Wednesday, 1 January 2014

1st Official Aviator Of Australia - Harry Houdini

During his Australian tour of 1910, Harry Houdini was in his 36th year and his five foot 6 inch masculine body was crowned with salt and pepper hair. To Harry, it was inconceivable that his vaudeville feats would be remembered so he repeatedly tried to find ways to etch his name into history. Aviation was rapidly developing and so it seemed to be the path. For that reason he leaped by the opportunity to become the 1st man to fly among Australia.

Houdini visited Europe prior to leaving for Australia. Whilst there he witnessed the flight of a Voisin biplane which he bought and took a few rudimentary flying lessons. Then he packed it into a crate and put it aboard to Adelaide.

The choice of a Voisin was strange considering Houdini’s overt patriotism. The escapologist had changed his birth details so he could  be American and he was arrogant of this acquired nationality. It would have plausible accordingly for him to advocate the American Wright Brothers by purchasing a airplane of their design However, the Voisin had some advantages.

Firstly it was cheaper than the Wright Brothers prototype and secondly, piloting the Voisin was easier. The Voisin represented a European view of flight, where the airplane was seen as a kind of flying automobile However, to the Wright brothers, the pilot was an integral part of the flying machine. A Wright Brothers pilot needed a lot of training, whilst the Voisin pilot relied mainly on courage daring and adventurousness. Houdini had these qualities in abundance.

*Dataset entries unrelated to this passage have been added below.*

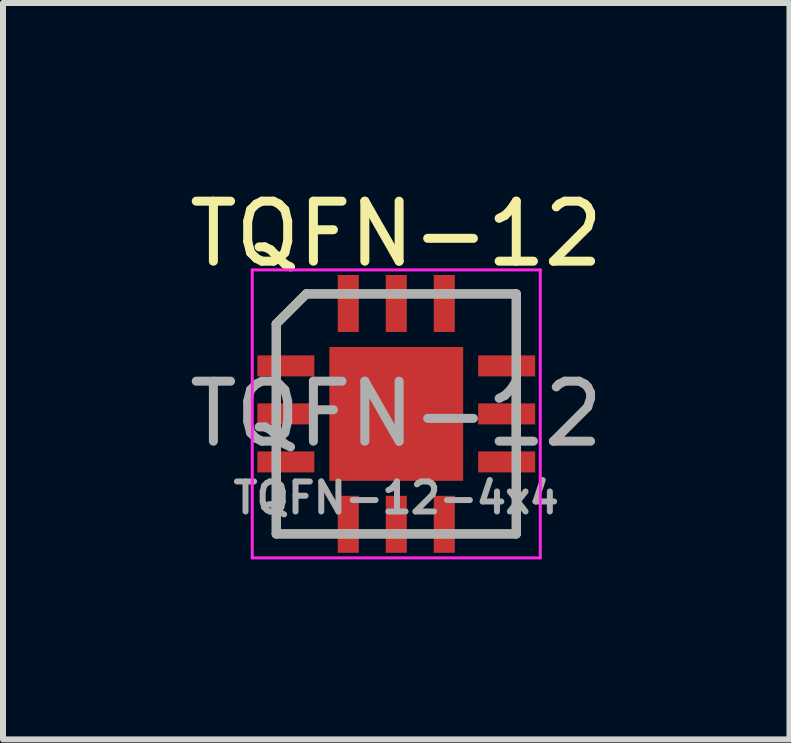
<source format=kicad_pcb>
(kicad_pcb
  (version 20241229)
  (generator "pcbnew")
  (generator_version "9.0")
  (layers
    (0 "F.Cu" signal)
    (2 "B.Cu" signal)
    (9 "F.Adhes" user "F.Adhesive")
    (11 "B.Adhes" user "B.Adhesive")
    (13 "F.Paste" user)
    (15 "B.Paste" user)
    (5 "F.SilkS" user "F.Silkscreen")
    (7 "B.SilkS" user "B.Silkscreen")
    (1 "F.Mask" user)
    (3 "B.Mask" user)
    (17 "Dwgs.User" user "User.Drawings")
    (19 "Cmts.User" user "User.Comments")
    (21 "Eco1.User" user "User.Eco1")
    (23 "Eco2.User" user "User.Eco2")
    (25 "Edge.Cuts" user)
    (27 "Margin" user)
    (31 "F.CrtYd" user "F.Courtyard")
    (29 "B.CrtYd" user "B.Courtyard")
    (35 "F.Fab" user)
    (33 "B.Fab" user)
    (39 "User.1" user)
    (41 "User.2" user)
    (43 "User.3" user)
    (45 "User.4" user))
  (footprint "TQFN-12"
    (layer "F.Cu")
    (at 3.554 3.848)
    (property "Reference" "TQFN-12" (at 0 -3 0) (layer "F.SilkS") (effects (font (size 1 1) (thickness 0.15))))
    (property "Value" "TQFN-12-4x4" (at 0 3.2 0) (layer "Eco2.User") (hide yes) (effects (font (size 1 1) (thickness 0.15))))
    (attr through_hole)
    (fp_line (start -2 -1.5) (end -2 2) (stroke (width 0.15) (type solid)) (layer "F.SilkS"))
    (fp_line (start -2 2) (end 2 2) (stroke (width 0.15) (type solid)) (layer "F.SilkS"))
    (fp_line (start -1.5 -2) (end -2 -1.5) (stroke (width 0.15) (type solid)) (layer "F.SilkS"))
    (fp_line (start 2 -2) (end -1.5 -2) (stroke (width 0.15) (type solid)) (layer "F.SilkS"))
    (fp_line (start 2 2) (end 2 -2) (stroke (width 0.15) (type solid)) (layer "F.SilkS"))
    (fp_line (start -2.4 -2.4) (end -2.4 2.4) (stroke (width 0.05) (type solid)) (layer "F.CrtYd"))
    (fp_line (start -2.4 2.4) (end 2.4 2.4) (stroke (width 0.05) (type solid)) (layer "F.CrtYd"))
    (fp_line (start 2.4 -2.4) (end -2.4 -2.4) (stroke (width 0.05) (type solid)) (layer "F.CrtYd"))
    (fp_line (start 2.4 2.4) (end 2.4 -2.4) (stroke (width 0.05) (type solid)) (layer "F.CrtYd"))
    (fp_line (start -2 -1.5) (end -2 2) (stroke (width 0.15) (type solid)) (layer "F.Fab"))
    (fp_line (start -2 2) (end 2 2) (stroke (width 0.15) (type solid)) (layer "F.Fab"))
    (fp_line (start -1.5 -2) (end -2 -1.5) (stroke (width 0.15) (type solid)) (layer "F.Fab"))
    (fp_line (start 2 -2) (end -1.5 -2) (stroke (width 0.15) (type solid)) (layer "F.Fab"))
    (fp_line (start 2 2) (end 2 -2) (stroke (width 0.15) (type solid)) (layer "F.Fab"))
    (fp_text user "${REFERENCE}" (at 0 0 0) (layer "F.Fab") (effects (font (size 1 1) (thickness 0.15))))
    (fp_text user "${VALUE}" (at 0 1.4 0) (layer "F.Fab") (effects (font (size 0.5 0.5) (thickness 0.1))))
    (pad "1" smd rect (at -1.84 -0.8 90) (size 0.35 0.95) (layers "F.Cu" "F.Mask" "F.Paste"))
    (pad "2" smd rect (at -1.84 0 90) (size 0.35 0.95) (layers "F.Cu" "F.Mask" "F.Paste"))
    (pad "3" smd rect (at -1.84 0.8 90) (size 0.35 0.95) (layers "F.Cu" "F.Mask" "F.Paste"))
    (pad "4" smd rect (at -0.8 1.84) (size 0.35 0.95) (layers "F.Cu" "F.Mask" "F.Paste"))
    (pad "5" smd rect (at 0 1.84) (size 0.35 0.95) (layers "F.Cu" "F.Mask" "F.Paste"))
    (pad "6" smd rect (at 0.8 1.84) (size 0.35 0.95) (layers "F.Cu" "F.Mask" "F.Paste"))
    (pad "7" smd rect (at 1.84 0.8 90) (size 0.35 0.95) (layers "F.Cu" "F.Mask" "F.Paste"))
    (pad "8" smd rect (at 1.84 0 90) (size 0.35 0.95) (layers "F.Cu" "F.Mask" "F.Paste"))
    (pad "9" smd rect (at 1.84 -0.8 90) (size 0.35 0.95) (layers "F.Cu" "F.Mask" "F.Paste"))
    (pad "10" smd rect (at 0.8 -1.84) (size 0.35 0.95) (layers "F.Cu" "F.Mask" "F.Paste"))
    (pad "11" smd rect (at 0 -1.84) (size 0.35 0.95) (layers "F.Cu" "F.Mask" "F.Paste"))
    (pad "12" smd rect (at -0.8 -1.84) (size 0.35 0.95) (layers "F.Cu" "F.Mask" "F.Paste"))
    (pad "13" smd rect (at 0 0) (size 2.23 2.23) (layers "F.Cu" "F.Mask" "F.Paste")))
  (gr_rect
    (start -3 -3)
    (end 10.107 9.273)
    (stroke (width 0.1) (type default))
    (fill no)
    (layer "Edge.Cuts")))
</source>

Yet there was an major disadvantage to the Voisin, It did not have a control reel and therefore was susceptible to gusts of wind. After crashing once, Houdini made his first successful flight on November 26 in Hamburg, Germany.


He hired the plane’s mechanic from Pairs, Monsieur Antonio Brassac and their antics amused the Australian reporters.

Houdini arrived in Melbourne on the 6th February 1910 and conducted his first theatrical performance the following evening.

Almost immediately he began a everyday commute to Diggers Rest, 20 miles and five hours from Melbourne. At a area called Plumpton’s Field,, he and Monsieur Brassac unpacked the crate containing the Voisin and put it attach The machine, a carton kite chart with bicycle wheels, had HOUDINI emblazoned on it surrounded tremendous letters. This ensured that nobody would forget the assign of Australia’s first aviator.

The unreliable winds would incense Houdini during his flying experiments in Australia.

Following the advice of Monsieur Brassac, Houdini waited until the 18th March, when weather conditions were perfect and taxied the aircraft to test the engine and controls. Then he opened the throttle, the engine roared and the aircraft surged toward a clump of trees and then soared skyward and stayed aloft for a minute. He landed safely and went on to fly on two or more occasions that day.

The last of these flights was the longest and involved him covering a distance of two miles and achieving a height of 100 feet in 3 ½ minutes. On the 21st March flew for seven minutes. Undoubtedly, Houdini had mastered the ability to pilot an aircraft in controlled powered flight.

When interviewed after this flight, Houdini said, “When I went up for the first time I thought for a minute that I was in a tree, then I knew I was flying. The funny thing was that as soon as I was aloft, all the tension and strain left me. As soon as I was up all my muscles relaxed, and I sat back, feeling a sense of ease. Freedom and exhilaration, that’s what it is.”

Houdini's flight on the 18th of March in his Voisin was witnessed by magic and aviation enthusiasts, newspaper reporters and representatives of the Australian Aerial League, and was certified and acknowledged as the first controlled powered flight in Australia. In addition, Houdini was the first aviator to have documented the event(s) on film.


Many Australian aviators flew over the hills for Diggers Rest after Houdini until the first world war. Many people would witness incredible acts of bravery and some of the those daring aviators crashed. There is a propeller hidden in Diggers Rest today that came from one of those early planes and perhaps the owner will put it on display one day.

This piece of history was almost forgotten when a traveler, who visited Diggers Rest in the early 1980s, asked the Lions Club where Houdini flew. Although the Lions did not know about the event, they commenced investigating and in 1985, erected the first monument in Holden Road. When the centenary of flight occurred in 2010, the Lions Club, Melton Shire, historians and community residents, celebrated with a big event and publicised the significance in several Internet sites.

The Houdini flight is well known around the world today and there are typically several new articles published every month about this incredible man performing a remarkable feat in the tiny town of Diggers Rest.

Do you have any links, memorabilia or information that would add to this story?